At January’s Macworld Expo in San Francisco, Apple CEO Steve Jobs unveiled one of the most exciting new machines in years. With a footprint barely bigger than a CD case and standing just 5cm tall, the Mac Mini is no doubt one of the smallest computers on the market. Despite its tiny dimensions, even the entry level model packs a fairly powerful punch for a more than reasonable price. For £339 (inc. VAT) users get a 1.25Ghz PowerPC G4 processor, a 40Gb hard drive high end ATI RadeoN 9200 3D graphics system, DVD Rom drive, and built in Ethernet network adapter and dial up modem. A higher specification model is available for £399 (inc.
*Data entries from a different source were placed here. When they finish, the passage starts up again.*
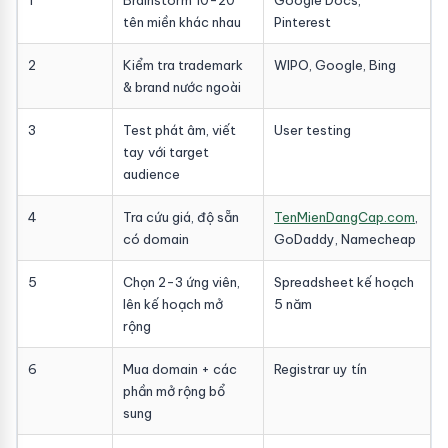
1
Brainstorm 10-20
Google Docs,
tên miền khác nhau
Pinterest
2
Kiểm tra trademark
WIPO, Google, Bing
& brand nước ngoài
3
Test phát âm, viết
User testing
tay với target
audience
4
Tra cứu giá, độ sẵn
TenMienDangCap.com
,
có domain
GoDaddy, Namecheap
5
Chọn 2-3 ứng viên,
Spreadsheet kế hoạch
lên kế hoạch mở
5 năm
rộng
6
Mua domain + các
Registrar uy tín
phần mở rộng bổ
sung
VAT).

The device is intended primarily for the consumer market and as such is supplied without a monitor, since it is expected that many people will use it in their living room where it can be connected to a flat-panel TV screen. However, the machine’s tiny footprint and low price also make it ideal for small businesses where both space and IT budgets are in often in short supply.

Apple computers have traditionally occupied small niche markets such as publishing and graphic design, and the company has long struggled to make inroads into Microsoft’s dominance of the mainstream computing market. We think the Mac Mini’s combination of high technology, low price and superb design gives it the best chance any Apple machine has ever had of winning the public over.